Task requirements:
A - In the rack bar forging text, write out the passage from "1. Field of" to "by the broaching." again, with "broaching" replaced by "milling" throughout.
B - According to the rack bar forging text, which standard is named as an example of a government regulation that controls blank pipe diameters?
C - Resume the rack bar forging text after its last sentence.

3. A method according to claim 2, further comprising:
forming in a cavity of a recess of the clamping die at locations corresponding to locations of the blank pipe corresponding to the ends of rack portion of the product to be forged from the blank pipe; and
obtaining a flow of excessive material as generated during the swaging into said recess, thereby obtaining irregular cross section at said locations of the blank pipe.

1. Field of the Invention

The present invention relates to a method and apparatus for forging, from a metal pipe, a rack bar, which is used for a steering apparatus in an automobile et al.

2. Description of Related Art

A rack bar as a part for a steering apparatus of an automobile is conventionally produced from a solid rod member by a machining such as a broaching. However, such a conventional rack bar is defective in an increased weight due to its solid structure. Furthermore, a rack bar of varied gear ratio (VGR) cannot be obtained by the broaching since a machining of toothed portions of varied width is impossible by the broaching.

In view of the above, in order to reduce a weight as well as to obtain a varied gear construction, a formation of a hollow rack bar from a blank pipe produced from a forging process has recent been proposed. See Japanese Un-examined Patent Publication (Kokai) No. 3-5892, Japanese Un-examined Patent Publication (Kokai) No. 5-169181 or Japanese Un-examined Patent Publication (Kokai) No. 6-246379 or Japanese Un-examined Patent Publication (Kokai) No. 2001-300677.

When a forging of a hollow rack bar is done, a blank pipe is held by a toothed die. Then, a mandrel is, under a pressure, inserted to the blank pipe held by the die, so that a radial expansion of the metal (plastic flow of metal material) is generated toward toothed portions, thereby forming a rack bar. Thus, a desired control of the cross-sectional area is essentially needed in order to obtain a desired precision of the rack bar. However, blank pipes supplied from manufacturers are, as far as their values of a inner and outer diameters are concerned, merely controlled in a range of tolerance under a government regulation, such as a Japanese Industrial Standard (JIS). Thus, a precision of these blank pipes as for the forging of rack bars are insufficient, resulting in a variation in the flow of metal as well as in an increased forming force during the execution of the forging process. Thus, a production efficiency is reduced, on one hand and, on the other hand, a service life of tools (dies) is reduced due to the excessive load occurred therein during the execution of the working.

Raw data:
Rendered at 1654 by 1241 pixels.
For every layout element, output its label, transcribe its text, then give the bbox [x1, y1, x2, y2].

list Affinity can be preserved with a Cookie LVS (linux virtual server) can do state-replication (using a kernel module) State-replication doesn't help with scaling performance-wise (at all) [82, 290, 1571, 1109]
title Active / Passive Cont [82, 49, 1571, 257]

Answers for the tasks:
A -
1. Field of the Invention

The present invention relates to a method and apparatus for forging, from a metal pipe, a rack bar, which is used for a steering apparatus in an automobile et al.

2. Description of Related Art

A rack bar as a part for a steering apparatus of an automobile is conventionally produced from a solid rod member by a machining such as a milling. However, such a conventional rack bar is defective in an increased weight due to its solid structure. Furthermore, a rack bar of varied gear ratio (VGR) cannot be obtained by the milling since a machining of toothed portions of varied width is impossible by the milling.

B - The Japanese Industrial Standard (JIS).

C -
The prior art method for producing a rack bar is defective in view of difficulties in a subsequent hardening process. Namely, in a usual hardening process, a rack bar is held by a die only at an outer diameter side. In this case, no restriction of escape of thermal distortion toward the inner diameter side is possible. Furthermore, an insertion of a core is not effective for obtaining a desired precision because of a reduced precision of an inner diameter of a blank pipe within a tolerance. As a result, a specially designed technique is required for executing the hardening of the hollow rack bar, which causes the hardening process to be time consuming, on one hand and, on the other hand, causes the production cost to be increased. Furthermore, in a rack forging process, a metal flow is likely generated in the direction where a moving distance is short, i.e., the flow of metal is easy. As a result, when a mandrel of a simplified uniform cross-sectional type is used in a rack forging process, a locally excessive or locally shortened flow of the metal to a toothed die is likely generated, resulting in reduced performances. In view of this, an improvement has been proposed, wherein a plurality of mandrels of non-uniform shapes are provided for obtaining non-uniformed flows of metal. However, this improved process is defective due to its increased cost, on one hand and, on the other hand, its inability of possibility in the adjustment of metal flow in the axial direction.

An object of the present invention is to overcome the above-mentioned drawbacks encountered in the prior arts.

Another object of the invention is to increase a precision of the product while enhancing a service life of working tools.

Further another object of the present invention is to reducing a production cost of a rack bar.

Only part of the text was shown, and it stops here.